En tiempos recientes he comenzado a salir de diversos espacios de colaboración. Espacios significativos, llenos de propósito colectivo, donde durante años deposité energía, tiempo y pasión. Salir de ellos no ha sido una renuncia, sino una pausa profundamente introspectiva. Porque, aunque parezca contradictorio, muchas veces las pasiones que creemos que nos llenan, también nos consumen. Nos sostienen, sí, pero a veces como una muleta emocional. Hoy, como persona me encuentro en ese proceso de saberme genuino…
Desde la Psicología, sabemos que el ser humano no actúa únicamente desde la lógica o el altruismo.

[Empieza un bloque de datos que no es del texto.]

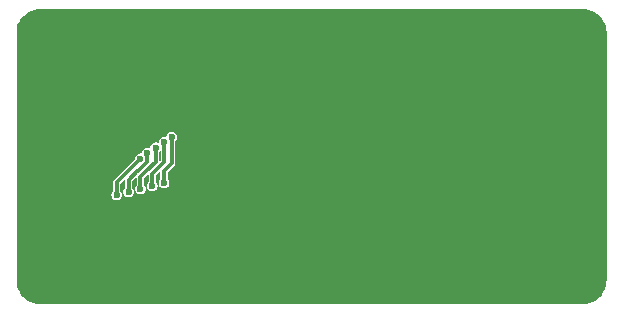
<source format=gbl>
G04 #@! TF.GenerationSoftware,KiCad,Pcbnew,8.0.7*
G04 #@! TF.CreationDate,2025-01-15T21:05:11+03:00*
G04 #@! TF.ProjectId,Connector,436f6e6e-6563-4746-9f72-2e6b69636164,rev?*
G04 #@! TF.SameCoordinates,Original*
G04 #@! TF.FileFunction,Copper,L2,Bot*
G04 #@! TF.FilePolarity,Positive*
%FSLAX46Y46*%
G04 Gerber Fmt 4.6, Leading zero omitted, Abs format (unit mm)*
G04 Created by KiCad (PCBNEW 8.0.7) date 2025-01-15 21:05:11*
%MOMM*%
%LPD*%
G01*
G04 APERTURE LIST*
G04 #@! TA.AperFunction,ViaPad*
%ADD10C,0.600000*%
G04 #@! TD*
G04 #@! TA.AperFunction,Conductor*
%ADD11C,0.304800*%
G04 #@! TD*
G04 APERTURE END LIST*
D10*
X136000000Y-107250000D03*
X136654526Y-103360001D03*
X133000000Y-108000000D03*
X134599825Y-104731601D03*
X136031488Y-103817201D03*
X135000000Y-107500000D03*
X134000000Y-105188800D03*
X132000000Y-108250000D03*
X135283834Y-104274401D03*
X134000000Y-107750000D03*
D11*
X136000000Y-107250000D02*
X136000000Y-106250000D01*
X136654526Y-105595474D02*
X136654526Y-103360001D01*
X136000000Y-106250000D02*
X136654526Y-105595474D01*
X133750000Y-106250000D02*
X133000000Y-107000000D01*
X133794117Y-106250000D02*
X133750000Y-106250000D01*
X133000000Y-107000000D02*
X133000000Y-108000000D01*
X134599825Y-104731601D02*
X134604800Y-104736576D01*
X134604800Y-104736576D02*
X134604800Y-105439317D01*
X134604800Y-105439317D02*
X133794117Y-106250000D01*
X135000000Y-106500000D02*
X135000000Y-107500000D01*
X136031488Y-105468512D02*
X135000000Y-106500000D01*
X136031488Y-103817201D02*
X136031488Y-105468512D01*
X134000000Y-105188800D02*
X132000000Y-107188800D01*
X132000000Y-107188800D02*
X132000000Y-108250000D01*
X134500000Y-106250000D02*
X134000000Y-106750000D01*
X135283834Y-105466166D02*
X134500000Y-106250000D01*
X134000000Y-106750000D02*
X134000000Y-107750000D01*
X135283834Y-104274401D02*
X135283834Y-105466166D01*
G04 #@! TA.AperFunction,NonConductor*
G36*
X171502518Y-92529192D02*
G01*
X171755994Y-92545806D01*
X171761606Y-92546545D01*
X172009347Y-92595823D01*
X172014831Y-92597293D01*
X172254020Y-92678487D01*
X172259257Y-92680657D01*
X172485793Y-92792372D01*
X172490716Y-92795214D01*
X172700731Y-92935542D01*
X172705240Y-92939002D01*
X172895141Y-93105540D01*
X172899159Y-93109558D01*
X173065697Y-93299459D01*
X173069157Y-93303968D01*
X173209485Y-93513983D01*
X173212327Y-93518906D01*
X173324039Y-93745435D01*
X173326214Y-93750685D01*
X173407405Y-93989865D01*
X173408876Y-93995355D01*
X173458152Y-94243081D01*
X173458894Y-94248716D01*
X173475507Y-94502181D01*
X173475600Y-94505023D01*
X173475600Y-115502176D01*
X173475507Y-115505018D01*
X173458894Y-115758483D01*
X173458152Y-115764118D01*
X173408876Y-116011844D01*
X173407405Y-116017334D01*
X173326214Y-116256514D01*
X173324039Y-116261764D01*
X173212327Y-116488293D01*
X173209485Y-116493216D01*
X173069157Y-116703231D01*
X173065697Y-116707740D01*
X172899159Y-116897641D01*
X172895141Y-116901659D01*
X172705240Y-117068197D01*
X172700731Y-117071657D01*
X172490716Y-117211985D01*
X172485793Y-117214827D01*
X172259264Y-117326539D01*
X172254014Y-117328714D01*
X172014834Y-117409905D01*
X172009344Y-117411376D01*
X171761618Y-117460652D01*
X171755983Y-117461394D01*
X171502519Y-117478007D01*
X171499677Y-117478100D01*
X125502523Y-117478100D01*
X125499681Y-117478007D01*
X125246216Y-117461394D01*
X125240581Y-117460652D01*
X124992855Y-117411376D01*
X124987365Y-117409905D01*
X124748185Y-117328714D01*
X124742935Y-117326539D01*
X124516406Y-117214827D01*
X124511483Y-117211985D01*
X124301468Y-117071657D01*
X124296959Y-117068197D01*
X124107058Y-116901659D01*
X124103040Y-116897641D01*
X123936502Y-116707740D01*
X123933042Y-116703231D01*
X123792714Y-116493216D01*
X123789872Y-116488293D01*
X123678160Y-116261764D01*
X123675987Y-116256520D01*
X123594793Y-116017331D01*
X123593323Y-116011844D01*
X123570997Y-115899603D01*
X123544045Y-115764106D01*
X123543306Y-115758494D01*
X123526693Y-115505018D01*
X123526600Y-115502176D01*
X123526600Y-108250000D01*
X131542443Y-108250000D01*
X131560977Y-108378909D01*
X131560978Y-108378912D01*
X131578011Y-108416208D01*
X131615079Y-108497374D01*
X131700364Y-108595799D01*
X131809924Y-108666208D01*
X131934883Y-108702900D01*
X131934885Y-108702900D01*
X132065115Y-108702900D01*
X132065117Y-108702900D01*
X132190076Y-108666208D01*
X132299636Y-108595799D01*
X132384921Y-108497374D01*
X132439023Y-108378909D01*
X132457557Y-108250000D01*
X132439023Y-108121091D01*
X132384921Y-108002626D01*
X132315912Y-107922984D01*
X132305300Y-107894531D01*
X132305300Y-107333256D01*
X132318025Y-107302533D01*
X132620526Y-107000031D01*
X132651250Y-106987306D01*
X132681974Y-107000032D01*
X132694700Y-107030756D01*
X132694700Y-107644531D01*
X132684088Y-107672984D01*
X132615078Y-107752626D01*
X132615077Y-107752628D01*
X132560977Y-107871091D01*
X132542443Y-108000000D01*
X132560977Y-108128909D01*
X132560978Y-108128912D01*
X132578011Y-108166208D01*
X132615079Y-108247374D01*
X132700364Y-108345799D01*
X132809924Y-108416208D01*
X132934883Y-108452900D01*
X132934885Y-108452900D01*
X133065115Y-108452900D01*
X133065117Y-108452900D01*
X133190076Y-108416208D01*
X133299636Y-108345799D01*
X133384921Y-108247374D01*
X133439023Y-108128909D01*
X133457557Y-108000000D01*
X133439023Y-107871091D01*
X133384921Y-107752626D01*
X133315912Y-107672984D01*
X133305300Y-107644531D01*
X133305300Y-107144457D01*
X133318026Y-107113733D01*
X133620526Y-106811233D01*
X133651250Y-106798507D01*
X133681974Y-106811233D01*
X133694700Y-106841957D01*
X133694700Y-107394531D01*
X133684088Y-107422984D01*
X133615078Y-107502626D01*
X133615077Y-107502628D01*
X133560977Y-107621091D01*
X133542443Y-107750000D01*
X133560977Y-107878909D01*
X133560978Y-107878912D01*
X133594768Y-107952900D01*
X133615079Y-107997374D01*
X133700364Y-108095799D01*
X133809924Y-108166208D01*
X133934883Y-108202900D01*
X133934885Y-108202900D01*
X134065115Y-108202900D01*
X134065117Y-108202900D01*
X134190076Y-108166208D01*
X134299636Y-108095799D01*
X134384921Y-107997374D01*
X134439023Y-107878909D01*
X134457557Y-107750000D01*
X134439023Y-107621091D01*
X134384921Y-107502626D01*
X134315912Y-107422984D01*
X134305300Y-107394531D01*
X134305300Y-106894457D01*
X134318026Y-106863733D01*
X134620526Y-106561233D01*
X134651250Y-106548507D01*
X134681974Y-106561233D01*
X134694700Y-106591957D01*
X134694700Y-107144531D01*
X134684088Y-107172984D01*
X134615078Y-107252626D01*
X134615077Y-107252628D01*
X134560977Y-107371091D01*
X134542443Y-107500000D01*
X134560977Y-107628909D01*
X134560978Y-107628912D01*
X134594768Y-107702900D01*
X134615079Y-107747374D01*
X134700364Y-107845799D01*
X134809924Y-107916208D01*
X134934883Y-107952900D01*
X134934885Y-107952900D01*
X135065115Y-107952900D01*
X135065117Y-107952900D01*
X135190076Y-107916208D01*
X135299636Y-107845799D01*
X135384921Y-107747374D01*
X135439023Y-107628909D01*
X135457557Y-107500000D01*
X135439023Y-107371091D01*
X135384921Y-107252626D01*
X135315912Y-107172984D01*
X135305300Y-107144531D01*
X135305300Y-106644457D01*
X135318026Y-106613733D01*
X135620526Y-106311233D01*
X135651250Y-106298507D01*
X135681974Y-106311233D01*
X135694700Y-106341957D01*
X135694700Y-106894531D01*
X135684088Y-106922984D01*
X135615078Y-107002626D01*
X135615077Y-107002628D01*
X135560977Y-107121091D01*
X135542443Y-107250000D01*
X135560977Y-107378909D01*
X135560978Y-107378912D01*
X135615077Y-107497370D01*
X135615079Y-107497374D01*
X135700364Y-107595799D01*
X135809924Y-107666208D01*
X135934883Y-107702900D01*
X135934885Y-107702900D01*
X136065115Y-107702900D01*
X136065117Y-107702900D01*
X136190076Y-107666208D01*
X136299636Y-107595799D01*
X136384921Y-107497374D01*
X136439023Y-107378909D01*
X136457557Y-107250000D01*
X136439023Y-107121091D01*
X136384921Y-107002626D01*
X136315912Y-106922984D01*
X136305300Y-106894531D01*
X136305300Y-106394457D01*
X136318026Y-106363733D01*
X136444700Y-106237059D01*
X136898827Y-105782933D01*
X136939020Y-105713315D01*
X136939316Y-105712208D01*
X136939783Y-105710468D01*
X136939783Y-105710464D01*
X136959826Y-105635667D01*
X136959826Y-103715468D01*
X136970438Y-103687015D01*
X137039447Y-103607375D01*
X137093549Y-103488910D01*
X137112083Y-103360001D01*
X137093549Y-103231092D01*
X137039447Y-103112627D01*
X136954162Y-103014202D01*
X136844602Y-102943793D01*
X136719643Y-102907101D01*
X136589409Y-102907101D01*
X136506103Y-102931562D01*
X136464449Y-102943793D01*
X136354888Y-103014203D01*
X136269606Y-103112625D01*
X136269603Y-103112630D01*
X136215504Y-103231088D01*
X136215503Y-103231091D01*
X136199446Y-103342769D01*
X136182476Y-103371369D01*
X136150254Y-103379593D01*
X136144197Y-103378275D01*
X136119861Y-103371129D01*
X136096605Y-103364301D01*
X135966371Y-103364301D01*
X135883065Y-103388762D01*
X135841411Y-103400993D01*
X135731850Y-103471403D01*
X135646568Y-103569825D01*
X135646565Y-103569830D01*
X135592466Y-103688288D01*
X135592465Y-103688291D01*
X135573931Y-103817201D01*
X135577067Y-103839017D01*
X135568842Y-103871239D01*
X135540241Y-103888207D01*
X135510569Y-103881752D01*
X135473910Y-103858193D01*
X135348951Y-103821501D01*
X135218717Y-103821501D01*
X135135411Y-103845962D01*
X135093757Y-103858193D01*
X134984196Y-103928603D01*
X134898914Y-104027025D01*
X134898911Y-104027030D01*
X134844812Y-104145488D01*
X134844811Y-104145491D01*
X134826284Y-104274347D01*
X134809314Y-104302947D01*
X134777092Y-104311171D01*
X134771035Y-104309853D01*
X134714670Y-104293302D01*
X134664942Y-104278701D01*
X134534708Y-104278701D01*
X134452135Y-104302947D01*
X134409748Y-104315393D01*
X134300187Y-104385803D01*
X134214905Y-104484225D01*
X134214902Y-104484230D01*
X134160803Y-104602688D01*
X134160802Y-104602691D01*
X134145686Y-104707829D01*
X134128717Y-104736429D01*
X134096494Y-104744653D01*
X134090440Y-104743335D01*
X134065117Y-104735900D01*
X133934883Y-104735900D01*
X133853686Y-104759742D01*
X133809923Y-104772592D01*
X133700362Y-104843002D01*
X133615080Y-104941424D01*
X133615077Y-104941429D01*
X133560978Y-105059887D01*
X133560977Y-105059890D01*
X133542443Y-105188801D01*
X133542443Y-105188804D01*
X133542591Y-105189835D01*
X133542443Y-105190414D01*
X133542443Y-105191906D01*
X133542062Y-105191906D01*
X133534360Y-105222055D01*
X133530306Y-105226733D01*
X131755700Y-107001340D01*
X131736559Y-107034494D01*
X131715506Y-107070958D01*
X131715505Y-107070959D01*
X131694700Y-107148600D01*
X131694700Y-107894531D01*
X131684088Y-107922984D01*
X131615078Y-108002626D01*
X131615077Y-108002628D01*
X131560977Y-108121091D01*
X131542443Y-108250000D01*
X123526600Y-108250000D01*
X123526600Y-94505023D01*
X123526693Y-94502181D01*
X123535301Y-94370842D01*
X123543306Y-94248703D01*
X123544045Y-94243095D01*
X123593324Y-93995348D01*
X123594792Y-93989872D01*
X123675989Y-93750673D01*
X123678154Y-93745447D01*
X123789875Y-93518899D01*
X123792710Y-93513989D01*
X123933045Y-93303963D01*
X123936502Y-93299459D01*
X124103050Y-93109547D01*
X124107047Y-93105550D01*
X124296963Y-92938998D01*
X124301463Y-92935545D01*
X124511489Y-92795210D01*
X124516399Y-92792375D01*
X124742947Y-92680654D01*
X124748173Y-92678489D01*
X124987372Y-92597292D01*
X124992848Y-92595824D01*
X125240595Y-92546545D01*
X125246203Y-92545806D01*
X125499681Y-92529192D01*
X125502523Y-92529100D01*
X125509385Y-92529100D01*
X171492815Y-92529100D01*
X171499677Y-92529100D01*
X171502518Y-92529192D01*
G37*
G04 #@! TD.AperFunction*
G04 #@! TA.AperFunction,NonConductor*
G36*
X135711192Y-104539150D02*
G01*
X135726077Y-104568887D01*
X135726188Y-104571987D01*
X135726188Y-105324055D01*
X135713462Y-105354779D01*
X135663308Y-105404933D01*
X135632584Y-105417659D01*
X135601860Y-105404933D01*
X135589134Y-105374209D01*
X135589134Y-104629868D01*
X135599746Y-104601415D01*
X135649902Y-104543532D01*
X135679638Y-104528648D01*
X135711192Y-104539150D01*
G37*
G04 #@! TD.AperFunction*
M02*

</source>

La conducta prosocial, incluida la colaboración voluntaria, puede estar motivada tanto por el deseo genuino de contribuir, como por la necesidad inconsciente de llenar vacíos emocionales o reafirmar la identidad personal (Deci & Ryan, 2000). En ese sentido, ayudar no siempre significa estar bien. A veces, la acción es una forma de evasión. Por otro lado, Carl Rogers (1961), en su enfoque humanista, planteaba que la autenticidad nace del contacto genuino con uno mismo, lo cual requiere vulnerabilidad, revisión continua y congruencia interna. Cuando colaboramos desde una desconexión con nuestras propias emociones o desde heridas no procesadas como pérdidas, culpas, duelos no resueltos o exigencias autoimpuestas, es posible que confundamos “pasión” con “escape”. Hacemos más, producimos más, nos involucramos más… pero ¿desde dónde?
La teoría del afrontamiento de Lazarus y Folkman (1984) nos recuerda que los seres humanos desarrollamos estrategias para lidiar con el estrés, y una de ellas puede ser la sobreactividad funcional. Lo cual significa llenarnos de tareas, proyectos o causas externas como forma de evitar el contacto con emociones difíciles. En esos casos, la colaboración se convierte en un mecanismo de defensa y no dejamos llevar por ser socialmente valorado, pero emocionalmente riesgosa si se sostiene desde el auto abandono. Esto no significa que colaborar esté mal, ni que sea una expresión patológica. Significa que es necesario detenernos a revisar el desde dónde hacemos lo que hacemos. ¿Está nuestra participación social conectada con nuestros valores y deseos auténticos? ¿O es una respuesta automática ante el miedo al silencio, a la inactividad, o incluso a la soledad?
También es importante resignificar el goce por las cosas pequeñas. Desde la psicología positiva, se ha documentado que el bienestar subjetivo no depende únicamente del impacto social o la productividad, sino de la conexión con experiencias significativas a nivel personal, como descansar, contemplar lo placentero, jugar, leer; simplemente existir. No todo lo que nos da sentido tiene que incluir al colectivo. A veces, el acto más revolucionario es detenerse, escuchar(se) y atenderse. No se trata de promover un individualismo narcisista como lo propone la famosa frase “primero yo, segundo yo, tercero yo”, sino de comprender que los colectivos fuertes necesitan individuos sanos, o sea, emocionalmente conscientes y responsables de sí mismos. La salud colectiva comienza por la honestidad individual. Hoy, más que una columna, les dejo una invitación a través de esta reflexión; ¿lo que haces está motivado por razones conscientes, o se ha transformado en una válvula de escape ante una realidad que no has querido mirar? ¿Tu pasión construye o te anestesia?